The more specific theory of kin selection developed from Hamilton’s work. This theory states that an organism can behave in a way which maximises the propagation of its genes by behaving in an altruistic manner towards close relatives likely to hold the same genes.

Individuals in a species have approximately 99% of their genes in common. The remaining 1% constitutes their variable genome which accounts for physical variation within the species. The fitness of the 99% is well established and, thus, only genes in the variable genome, including any mutations, compete to propagate themselves. 50% of the variable genome is inherited from each parent. On average, therefore, an individual will share 50% with each parent, child, and sibling and, on average, 25% with each grandparent, uncle, aunt, nephew, niece, or grandchild. The theory of kin selection proposes, therefore, that it is advantageous in terms of the propagation of the variable genome to favour the survival and reproduction of three siblings over that of the self. Thus, genetically driven behaviour which facilitates this will propagate within the species.

Kin selection behaviour relies on the ability of an individual to recognise its kin. Nurture kinship, i.e., having raised, been raised by, or having been raised with another nuclear family member, is clearly an important factor, and can be observed in other species. However, the recognition of more remotely related kin, e.g., aunts, uncles, and other members of the extended family, requires considerable cognitive skill and, so, is probably limited to the more intelligent species.

As individuals become more remotely related, it only becomes possible to recognise kinship through physical appearance and, in the case of humans, cues such as language, dress, beliefs, etc. Thus, kin selection suggests that an individual is more likely to behave altruistically towards others of similar appearance and culture because these factors also suggest a similar variable genome.

Intuitively, kin selection operates within humanity. There is also a great deal of objective evidence for its presence. For example, research has shown that non-reciprocal help is far more likely to occur in kin relationships than non-kin relationships. It has also been shown that, when wills are written, there is a close correlation between kinship and the proportion of wealth passed on.

A small number of species can be described as eusocial. These species co-operatively rear their young across multiple generations. They also divide labour through the surrender, by some members, of all or part of their personal reproductive success to increase the reproductive success of others.
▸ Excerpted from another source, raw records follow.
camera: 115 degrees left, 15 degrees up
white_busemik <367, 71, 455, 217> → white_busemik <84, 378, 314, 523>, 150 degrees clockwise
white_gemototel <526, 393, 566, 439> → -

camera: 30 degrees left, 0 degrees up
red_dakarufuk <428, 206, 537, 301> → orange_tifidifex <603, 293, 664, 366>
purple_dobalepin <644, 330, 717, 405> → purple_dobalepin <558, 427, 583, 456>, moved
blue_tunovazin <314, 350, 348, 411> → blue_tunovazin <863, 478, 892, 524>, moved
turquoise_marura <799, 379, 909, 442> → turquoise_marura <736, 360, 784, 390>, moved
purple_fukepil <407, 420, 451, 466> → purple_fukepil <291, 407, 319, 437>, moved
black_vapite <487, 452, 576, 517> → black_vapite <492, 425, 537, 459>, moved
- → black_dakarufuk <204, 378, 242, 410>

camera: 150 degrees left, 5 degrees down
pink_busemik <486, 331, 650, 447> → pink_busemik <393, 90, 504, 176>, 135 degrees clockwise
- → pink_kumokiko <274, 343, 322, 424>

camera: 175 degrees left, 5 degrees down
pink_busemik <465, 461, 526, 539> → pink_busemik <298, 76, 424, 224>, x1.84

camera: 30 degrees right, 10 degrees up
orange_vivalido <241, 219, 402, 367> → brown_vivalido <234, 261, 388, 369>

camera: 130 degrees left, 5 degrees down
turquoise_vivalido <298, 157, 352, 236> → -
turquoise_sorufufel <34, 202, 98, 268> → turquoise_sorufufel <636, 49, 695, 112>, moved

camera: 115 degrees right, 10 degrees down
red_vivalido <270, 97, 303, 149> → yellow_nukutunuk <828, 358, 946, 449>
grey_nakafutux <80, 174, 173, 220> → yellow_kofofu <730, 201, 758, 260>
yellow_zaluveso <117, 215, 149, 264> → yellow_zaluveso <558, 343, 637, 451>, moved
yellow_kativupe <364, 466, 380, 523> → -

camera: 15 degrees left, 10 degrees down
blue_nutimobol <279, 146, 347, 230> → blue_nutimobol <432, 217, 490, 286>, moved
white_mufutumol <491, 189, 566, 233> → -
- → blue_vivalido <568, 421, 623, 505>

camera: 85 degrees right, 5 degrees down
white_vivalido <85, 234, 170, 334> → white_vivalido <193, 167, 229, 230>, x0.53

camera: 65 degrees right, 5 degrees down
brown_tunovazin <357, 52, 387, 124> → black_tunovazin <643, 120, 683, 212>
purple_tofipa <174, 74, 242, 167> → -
In this way they benefit the overall reproductive success of the group. Eusociality arose late in the history of life and is extremely rare. Only nineteen species are known to display this characteristic: two species of mole rat, some species of brine shrimp, insects such as wasps, bees, and ants and, of course, mankind. In eusocial species, group level natural selection takes place due to competition between groups. In the case of the eusocial insects, the group is the nest or hive. Individual workers will lose their lives in the interest of the hive as a whole. It can be argued that this form of behaviour in insects is entirely altruistic and an inherited form of kin selection. However, in the case of humanity, this argument does not hold true because human groups display both kin altruism and non-kin co-operation.

However, there remain doubts whether individual and kin selection fully explain natural selection and human social behaviour since natural selection may also occur at higher biological levels. This will be explored further in subsequent posts.